The Internet of Things (IoT) produces, directs, and drives data continuously. How can current approaches to data streaming help us manage these continuous information channels?
Data streaming is one of the key defining factors in the way information architectures and software applications are being developed. Much of its focus involves infrastructure automation. But what does that mean in the real world?
What is data streaming?
When we add streaming capabilities to data infrastructures, we add the ability to automate real-time data flows. That is, we add the flexibility to ingest and process the increasing availability of IoT, social media, and other streaming data sources, and manage them alongside traditional batch-based data.
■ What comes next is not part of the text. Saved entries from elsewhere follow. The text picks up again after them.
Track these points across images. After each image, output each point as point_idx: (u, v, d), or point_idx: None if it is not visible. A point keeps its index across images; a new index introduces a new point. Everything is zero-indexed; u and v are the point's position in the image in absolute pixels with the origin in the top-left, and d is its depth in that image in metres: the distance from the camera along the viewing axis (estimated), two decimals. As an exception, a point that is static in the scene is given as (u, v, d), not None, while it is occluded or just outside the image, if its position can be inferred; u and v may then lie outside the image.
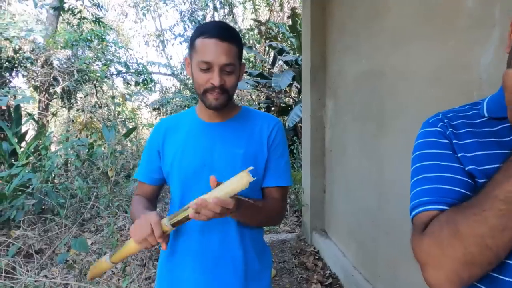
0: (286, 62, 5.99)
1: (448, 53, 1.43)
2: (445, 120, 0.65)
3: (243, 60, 1.05)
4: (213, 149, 1.02)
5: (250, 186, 0.99)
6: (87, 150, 4.00)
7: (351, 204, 2.51)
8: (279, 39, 6.63)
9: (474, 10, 1.29)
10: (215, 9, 8.21)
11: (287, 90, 6.32)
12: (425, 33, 1.58)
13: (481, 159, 0.56)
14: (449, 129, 0.62)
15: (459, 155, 0.59)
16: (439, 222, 0.52)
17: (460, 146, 0.60)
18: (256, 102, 7.02)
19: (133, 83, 6.87)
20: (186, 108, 7.02)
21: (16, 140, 4.05)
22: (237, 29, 8.35)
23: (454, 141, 0.61)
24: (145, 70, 7.02)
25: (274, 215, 1.08)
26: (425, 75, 1.59)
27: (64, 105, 5.87)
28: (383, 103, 1.98)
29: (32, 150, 3.89)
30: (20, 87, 5.38)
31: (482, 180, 0.55)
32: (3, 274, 2.31)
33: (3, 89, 4.00)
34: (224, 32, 0.93)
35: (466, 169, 0.57)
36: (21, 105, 4.59)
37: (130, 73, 6.80)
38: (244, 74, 6.03)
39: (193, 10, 8.38)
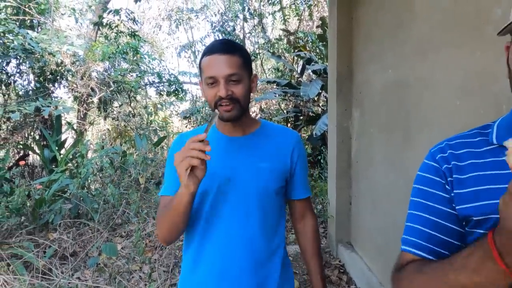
0: (314, 71, 5.97)
1: (477, 63, 1.37)
2: (448, 151, 0.63)
3: (254, 72, 1.05)
4: (237, 164, 1.02)
5: (275, 202, 1.06)
6: (120, 158, 4.19)
7: (377, 218, 2.44)
8: (308, 48, 6.63)
9: (503, 18, 1.24)
10: (244, 20, 8.36)
11: (315, 99, 6.27)
12: (452, 42, 1.53)
13: (480, 195, 0.54)
14: (451, 162, 0.61)
15: (454, 192, 0.58)
16: (411, 272, 0.58)
17: (460, 181, 0.58)
18: (284, 111, 7.03)
19: (165, 93, 7.12)
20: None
21: (56, 147, 4.32)
22: (266, 39, 8.44)
23: (454, 175, 0.59)
24: (176, 80, 7.26)
25: (319, 237, 1.20)
26: (452, 86, 1.54)
27: (100, 114, 6.19)
28: (409, 115, 1.92)
29: (70, 157, 4.13)
30: (61, 98, 5.74)
31: (478, 218, 0.53)
32: (40, 275, 2.46)
33: (46, 99, 4.29)
34: (223, 46, 0.96)
35: (458, 208, 0.57)
36: (62, 114, 4.90)
37: (162, 84, 7.05)
38: (273, 84, 6.09)
39: (224, 21, 8.58)
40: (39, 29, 5.47)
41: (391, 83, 2.15)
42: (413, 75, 1.87)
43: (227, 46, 0.96)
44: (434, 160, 0.64)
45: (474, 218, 0.55)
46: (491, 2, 1.28)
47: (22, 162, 4.03)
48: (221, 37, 8.31)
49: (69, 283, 2.45)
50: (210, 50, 0.96)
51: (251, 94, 1.06)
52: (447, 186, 0.60)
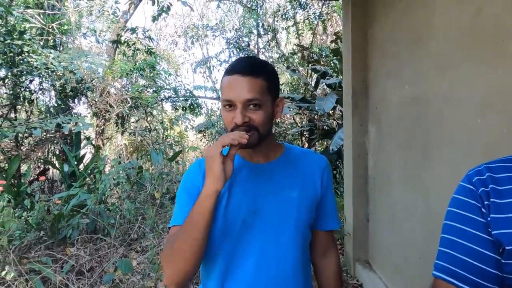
0: (329, 85, 5.96)
1: (498, 80, 1.34)
2: (486, 174, 0.60)
3: (281, 95, 0.94)
4: (264, 193, 0.92)
5: (301, 229, 0.94)
6: (136, 173, 4.25)
7: (396, 236, 2.37)
8: (322, 63, 6.64)
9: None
10: (259, 35, 8.48)
11: (331, 113, 6.25)
12: (472, 58, 1.50)
13: None
14: (490, 185, 0.58)
15: (490, 216, 0.56)
16: None
17: (497, 205, 0.56)
18: (299, 125, 7.01)
19: (180, 108, 7.24)
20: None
21: (75, 162, 4.42)
22: (280, 53, 8.51)
23: (492, 199, 0.57)
24: (192, 95, 7.38)
25: (342, 275, 1.08)
26: (473, 103, 1.50)
27: (118, 130, 6.32)
28: (428, 132, 1.88)
29: (89, 172, 4.21)
30: (81, 114, 5.91)
31: (510, 247, 0.50)
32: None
33: (67, 116, 4.41)
34: (246, 66, 0.85)
35: (494, 232, 0.54)
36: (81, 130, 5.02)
37: (178, 99, 7.18)
38: (287, 99, 6.10)
39: (238, 37, 8.72)
40: (61, 48, 5.69)
41: (409, 99, 2.12)
42: (432, 92, 1.84)
43: (251, 67, 0.85)
44: (470, 182, 0.62)
45: (507, 248, 0.53)
46: (509, 17, 1.26)
47: (42, 178, 4.13)
48: (235, 53, 8.44)
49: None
50: (232, 69, 0.86)
51: (275, 119, 0.94)
52: (483, 210, 0.58)
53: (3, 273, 2.19)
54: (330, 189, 1.03)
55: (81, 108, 6.13)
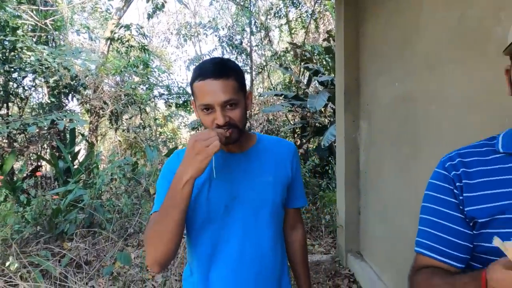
0: (321, 83, 6.06)
1: (482, 78, 1.44)
2: (457, 159, 0.70)
3: (248, 89, 1.01)
4: (242, 180, 1.00)
5: (276, 210, 1.05)
6: (131, 169, 4.29)
7: (386, 228, 2.48)
8: (314, 61, 6.74)
9: (504, 37, 1.31)
10: (251, 33, 8.53)
11: (322, 110, 6.35)
12: (458, 58, 1.60)
13: (487, 198, 0.61)
14: (460, 169, 0.68)
15: (463, 195, 0.65)
16: (423, 279, 0.67)
17: (468, 186, 0.66)
18: (291, 122, 7.11)
19: (173, 105, 7.27)
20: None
21: (70, 158, 4.43)
22: (273, 51, 8.59)
23: (463, 181, 0.67)
24: (185, 92, 7.41)
25: (307, 246, 1.23)
26: (458, 100, 1.60)
27: (111, 126, 6.33)
28: (417, 128, 1.99)
29: (84, 168, 4.24)
30: (75, 111, 5.90)
31: (485, 219, 0.60)
32: (58, 282, 2.53)
33: (61, 112, 4.42)
34: (217, 69, 0.89)
35: (467, 209, 0.64)
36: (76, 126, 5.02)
37: (171, 96, 7.20)
38: (280, 97, 6.18)
39: (231, 35, 8.76)
40: (54, 44, 5.67)
41: (399, 96, 2.22)
42: (420, 89, 1.94)
43: (221, 69, 0.89)
44: (443, 168, 0.72)
45: (479, 220, 0.62)
46: (491, 21, 1.36)
47: (38, 173, 4.14)
48: (228, 50, 8.48)
49: (85, 291, 2.51)
50: (203, 74, 0.89)
51: (248, 111, 1.03)
52: (455, 191, 0.67)
53: (7, 263, 2.23)
54: (299, 171, 1.14)
55: (73, 105, 6.11)
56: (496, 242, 0.49)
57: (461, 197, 0.67)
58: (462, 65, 1.57)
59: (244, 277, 0.99)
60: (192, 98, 0.98)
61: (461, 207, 0.67)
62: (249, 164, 1.03)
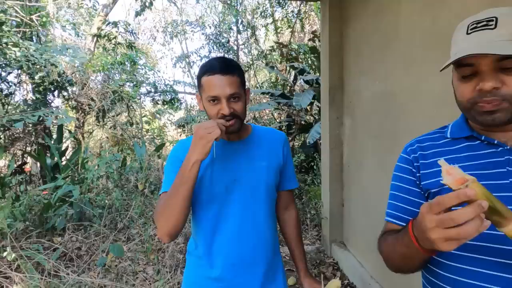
0: (307, 82, 6.21)
1: (451, 77, 1.59)
2: (416, 145, 0.87)
3: (247, 86, 1.16)
4: (240, 165, 1.15)
5: (270, 190, 1.21)
6: (120, 165, 4.33)
7: (368, 218, 2.64)
8: (300, 60, 6.89)
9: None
10: (238, 32, 8.62)
11: (308, 108, 6.51)
12: (431, 58, 1.76)
13: (437, 173, 0.77)
14: (418, 152, 0.84)
15: (420, 172, 0.81)
16: (383, 240, 0.84)
17: (425, 164, 0.82)
18: (277, 120, 7.24)
19: (161, 102, 7.29)
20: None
21: (58, 155, 4.43)
22: (259, 50, 8.71)
23: (420, 161, 0.83)
24: (172, 90, 7.44)
25: (300, 225, 1.36)
26: (433, 96, 1.76)
27: (98, 123, 6.31)
28: (396, 122, 2.14)
29: (72, 164, 4.25)
30: (62, 107, 5.86)
31: (435, 189, 0.76)
32: (52, 273, 2.57)
33: (47, 109, 4.41)
34: (224, 66, 1.04)
35: (423, 183, 0.80)
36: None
37: (158, 93, 7.22)
38: (267, 95, 6.29)
39: (218, 33, 8.83)
40: (39, 40, 5.61)
41: (379, 94, 2.38)
42: (399, 87, 2.10)
43: (229, 66, 1.05)
44: (405, 152, 0.89)
45: (432, 191, 0.78)
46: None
47: (27, 169, 4.13)
48: (215, 48, 8.55)
49: (80, 282, 2.57)
50: (211, 69, 1.04)
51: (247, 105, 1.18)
52: (413, 170, 0.84)
53: (5, 253, 2.27)
54: (290, 157, 1.29)
55: (59, 101, 6.06)
56: (441, 162, 0.60)
57: (418, 174, 0.82)
58: (435, 64, 1.71)
59: (243, 249, 1.14)
60: (198, 91, 1.12)
61: (417, 183, 0.82)
62: (246, 151, 1.18)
But unlike traditional batch-based flows, where data is loaded in sets on a scheduled basis (i.e. hourly, daily, or monthly), real-time or streaming data flows are different in the following ways:
- They are often more time-sensitive.
- They are typically larger in volume.
- They may or may not be of long-term value after processing.
Real-time data flows, or streaming data sources, can come from many areas in an organisation’s data landscape, including in-field units that share sensor-based data, social media feeds (for sentiment analysis), or a variety of internal systems.
But why is this significant?
United states of data
“A streaming data architecture makes the core assumption that data is continuous and always moving, in contrast to the traditional assumption that data is static. This turns a lot of our preconceptions upside down, along with the tools that we currently use to build data-driven applications,” says Kostas Tzoumas, co-founder and CEO of open source stream processing company, data Artisans.
“For example, application code processes the moving data directly, while it keeps next to it the working memory it needs (state), instead of first landing the data in a database and then querying it.”
Vendors are now architecting this increasingly important aspect of data streaming into their platforms. A recent example is data infrastructure automation specialist, WhereScape.
WhereScape CEO Mark Budzinski says that the company has added streaming to its platform in response to the fact that IT teams – already stretched for time – now face the added challenge of understanding and incorporating these new data sources – and streaming technologies – into their analytics environments.
Matt Aslett, research director at 451 Research, explains the problem facing many non-specialist organisations, “We see increasing interest in stream-based processing from mainstream companies, but many lack the internal resources and skills to integrate these new technologies effectively and efficiently.”
While it is hardly early days for data streaming, or for the acknowledgement of real-time data as a category, it is early days (comparatively) for automated, software-defined, cloud-centric streaming services, especially in terms of their application to IoT environments.
The challenge for companies working in this sector of data engineering is that it is dominated by Hadoop (still difficult to master) for distributed processing of large data sets, and by the murky waters of unstructured information that flow into the data lake.
This isn’t plug-and-play technology by any means, and so it’s wise to remember that ‘automated’ doesn’t always mean ‘turn it on and go for a pizza’. Bringing specialist expertise onboard may be essential.